As my sophomore year of college comes to a halt in a very unexpected way, I’ve started to reflect on the last six months of my life. In all honesty, sophomore year was a rollercoaster of highs and lows that I wasn’t fully prepared for. You might’ve already heard the expression “sophomore slump,” which refers to the unique, awkward time of a sophomore in college. You’re not a freshman where everything is new and exciting, but you’re not a junior or senior, so you don’t have validation in the real world quite yet. This is a strange in-between accompanied by slow-burning change. For some, their friend groups of freshmen year slowly go their separate ways while others deal with the reality of picking a major or career path. Many are faced with the decision to abandon long-time interests and must weigh the options of interest versus financial stability. It feels as if you’re entering the real world, but you’re not quite there yet.

After our first semester, I posted a forum and gave other college sophomores the opportunity to share with me their experiences. I received a large number of private messages telling me stories of sophomore year. The common trend was an unsettling feeling over minor changes that slowly add up. As a result, many sophomores feel unmotivated and unsure of their place in friendships and their school as a whole.

I heard of “sophomore slump” before this year, but I didn’t take it very seriously. Even if I did, I don’t think it is something you prepare for. Looking back, I think I expected to feel very comfortable and settled due to already having been in the city for a year. I was definitely surprised when I felt an overwhelming amount of change within my friend dynamics and the types of classes I took. Reality definitely set in after I was rejected from my major, journalism. I have another chance to apply but it forced me to decide on a back-up plan-something I hadn’t even considered before.

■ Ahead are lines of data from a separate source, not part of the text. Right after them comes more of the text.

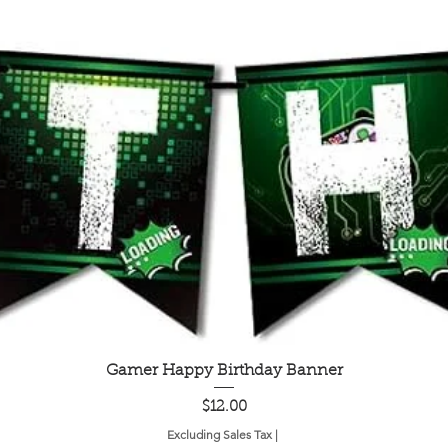
Quick View
Gamer Happy Birthday Banner
Price
$12.00
Excluding Sales Tax
|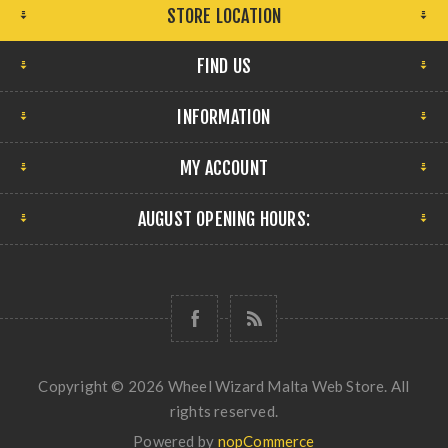
STORE LOCATION
FIND US
INFORMATION
MY ACCOUNT
AUGUST OPENING HOURS:
Copyright © 2026 Wheel Wizard Malta Web Store. All
rights reserved.
Powered by
nopCommerce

I now realize I used the newness of freshman year to push away thoughts of planning my future. Of course, no one should feel obliged to have it all figured out, especially as a freshman adjusting to the major life change of college. But you hear a lot during your freshman year, “You have time, don’t worry about that” or “The answer will come as you take more classes and try more things.” While these are true to an extent, I think these ideas can mislead students. It gives freshmen the idea that time isn’t a factor when in reality 8 months to a year isn’t a very long time and will, unfortunately, come up very quickly. In a way, I’m very thankful I was rejected by my major. It made me sit down and define what I want to do with my life (at least short-term) and pushed me to explore alternative avenues.

As a result, I started writing for different student orgs and worked for a modeling agency to decide if fashion and beauty was something I truly enjoyed. While doing this, I became incredibly insecure about my ability in the real workforce and some of my social interactions. This was all new territory and I felt like a fish out of water. This experience is obviously something different for everyone, but for me, I felt like I was constantly leaving my comfort zone, which was mentally exhausting at times. out of my comfort zone.

To be clear, I am not saying I disliked my sophomore year. There were some amazing highlights to my year such as directing a show, a job opportunity, and new writing orgs. I didn’t write this to scare incoming sophomores or put a bad light on my sophomore experience. I write this to remind other sophomores that they are not alone in this time of transition.

So what would be my best advice to an incoming sophomore? Take things one day at a time. Remember your major does not define what you do with your life by any means and you can also change it! (at least at most schools) If you’re experiencing friend changes, remember those who want to be in your life will make an effort to do so. If you feel unsettled, that’s okay too. This will pass and rest assured you are not the only one experiencing this. Sophomore year may not be the easiest at times, but it is a time of growth and in the end, I think that growth is worth some of the hardships you will face during the year.